### Problem to work on
Copy each line of the records that includes "wyników".

[Extracted records]
★ ★ ★ ★ ★

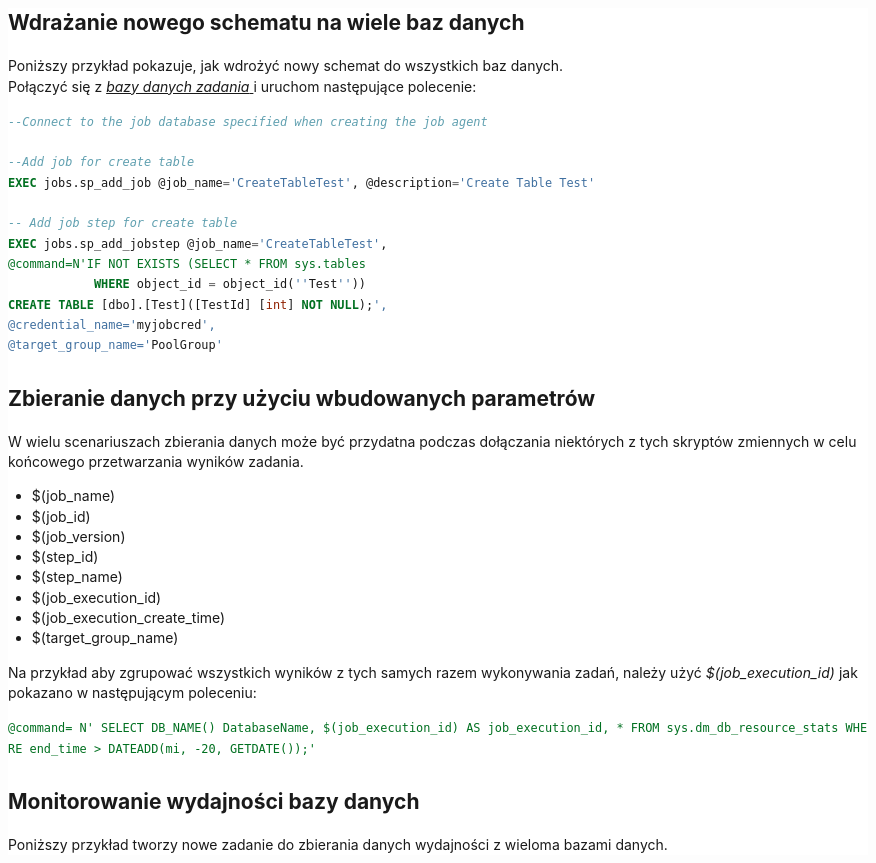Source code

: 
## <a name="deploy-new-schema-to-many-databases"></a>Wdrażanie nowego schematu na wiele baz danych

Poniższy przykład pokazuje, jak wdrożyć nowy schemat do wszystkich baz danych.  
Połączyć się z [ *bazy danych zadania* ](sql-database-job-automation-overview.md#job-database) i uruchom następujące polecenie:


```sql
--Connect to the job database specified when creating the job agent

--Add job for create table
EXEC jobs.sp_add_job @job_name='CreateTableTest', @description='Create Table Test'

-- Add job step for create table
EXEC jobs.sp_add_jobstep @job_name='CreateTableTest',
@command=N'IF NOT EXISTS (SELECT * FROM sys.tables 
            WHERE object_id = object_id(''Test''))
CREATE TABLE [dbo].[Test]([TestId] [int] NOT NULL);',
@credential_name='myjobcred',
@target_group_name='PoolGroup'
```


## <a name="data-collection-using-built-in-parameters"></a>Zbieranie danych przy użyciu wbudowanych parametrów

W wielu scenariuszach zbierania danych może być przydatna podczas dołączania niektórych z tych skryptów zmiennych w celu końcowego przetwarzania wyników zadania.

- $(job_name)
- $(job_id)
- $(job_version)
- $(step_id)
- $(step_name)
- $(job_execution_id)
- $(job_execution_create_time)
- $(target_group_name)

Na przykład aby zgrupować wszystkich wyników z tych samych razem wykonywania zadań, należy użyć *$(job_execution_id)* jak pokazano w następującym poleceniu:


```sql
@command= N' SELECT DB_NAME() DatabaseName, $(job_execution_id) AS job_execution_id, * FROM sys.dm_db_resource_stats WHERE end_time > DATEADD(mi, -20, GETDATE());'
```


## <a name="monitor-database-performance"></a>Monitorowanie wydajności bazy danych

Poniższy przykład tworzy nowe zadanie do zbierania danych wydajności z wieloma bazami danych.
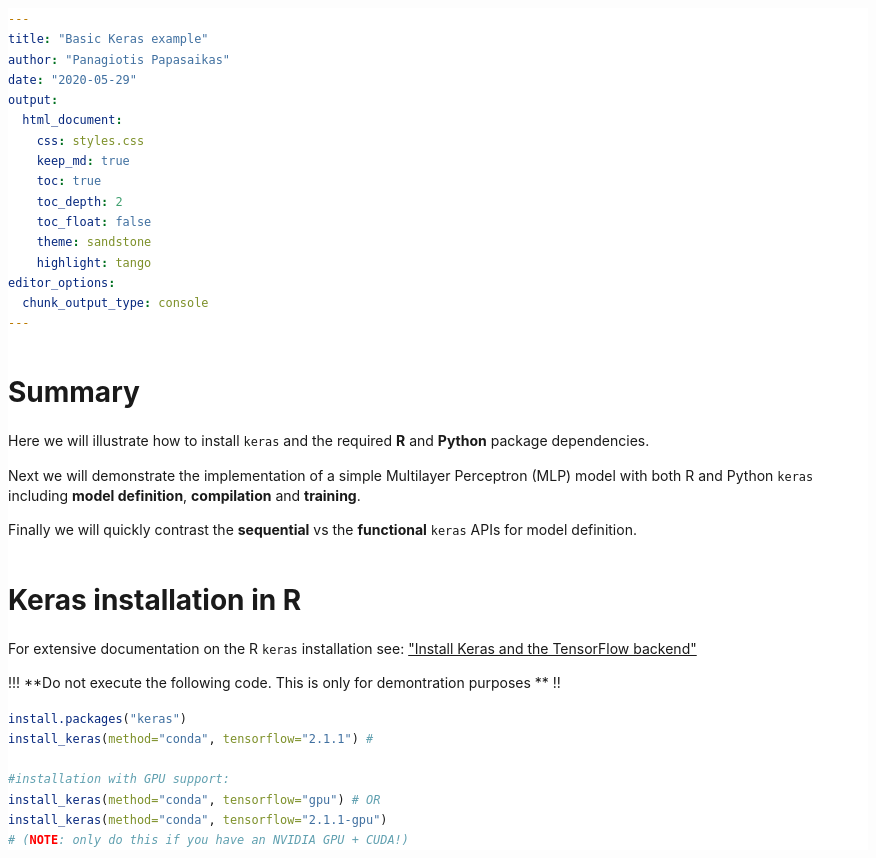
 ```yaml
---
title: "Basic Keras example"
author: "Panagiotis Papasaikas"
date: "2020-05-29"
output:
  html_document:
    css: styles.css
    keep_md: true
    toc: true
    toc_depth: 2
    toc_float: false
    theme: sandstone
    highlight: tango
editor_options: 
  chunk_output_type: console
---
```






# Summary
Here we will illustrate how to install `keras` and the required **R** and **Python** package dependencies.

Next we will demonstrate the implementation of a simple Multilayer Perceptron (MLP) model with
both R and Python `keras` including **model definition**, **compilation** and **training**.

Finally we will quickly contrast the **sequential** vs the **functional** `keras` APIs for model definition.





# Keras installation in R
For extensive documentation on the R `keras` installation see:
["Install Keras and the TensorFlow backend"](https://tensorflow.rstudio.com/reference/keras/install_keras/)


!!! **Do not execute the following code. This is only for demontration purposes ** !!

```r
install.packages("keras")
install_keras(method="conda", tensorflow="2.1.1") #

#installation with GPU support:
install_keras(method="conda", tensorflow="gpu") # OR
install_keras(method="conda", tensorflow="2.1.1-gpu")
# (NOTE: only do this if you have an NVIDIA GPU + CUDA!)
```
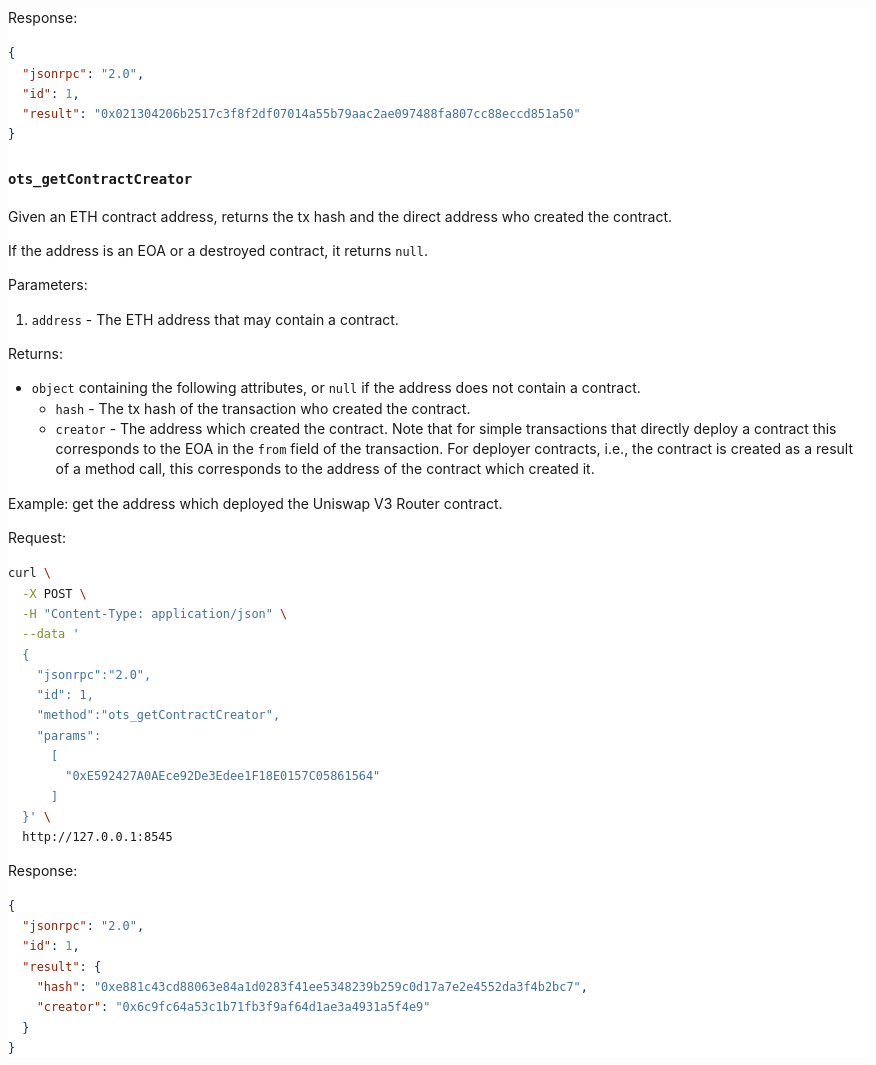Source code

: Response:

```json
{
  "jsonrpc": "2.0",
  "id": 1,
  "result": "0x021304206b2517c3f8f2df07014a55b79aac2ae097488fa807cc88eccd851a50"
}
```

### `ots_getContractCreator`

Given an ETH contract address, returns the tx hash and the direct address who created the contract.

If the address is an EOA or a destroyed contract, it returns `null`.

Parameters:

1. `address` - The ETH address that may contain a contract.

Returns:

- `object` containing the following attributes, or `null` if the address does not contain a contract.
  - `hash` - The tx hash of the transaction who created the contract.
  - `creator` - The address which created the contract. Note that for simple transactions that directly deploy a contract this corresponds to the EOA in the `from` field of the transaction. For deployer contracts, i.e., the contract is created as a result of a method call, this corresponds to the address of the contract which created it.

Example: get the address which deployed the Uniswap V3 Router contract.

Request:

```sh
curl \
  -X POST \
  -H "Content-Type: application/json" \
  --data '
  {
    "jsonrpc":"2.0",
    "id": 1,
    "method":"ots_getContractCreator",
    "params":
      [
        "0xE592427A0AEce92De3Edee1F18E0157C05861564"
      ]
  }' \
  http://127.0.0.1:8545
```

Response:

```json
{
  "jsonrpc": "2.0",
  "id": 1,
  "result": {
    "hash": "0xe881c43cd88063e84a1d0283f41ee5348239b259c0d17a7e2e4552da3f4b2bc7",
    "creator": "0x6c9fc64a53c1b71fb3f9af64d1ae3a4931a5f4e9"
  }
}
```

★ ★ ★ ★ ★

### Answer
W wielu scenariuszach zbierania danych może być przydatna podczas dołączania niektórych z tych skryptów zmiennych w celu końcowego przetwarzania wyników zadania.
Na przykład aby zgrupować wszystkich wyników z tych samych razem wykonywania zadań, należy użyć *$(job_execution_id)* jak pokazano w następującym poleceniu:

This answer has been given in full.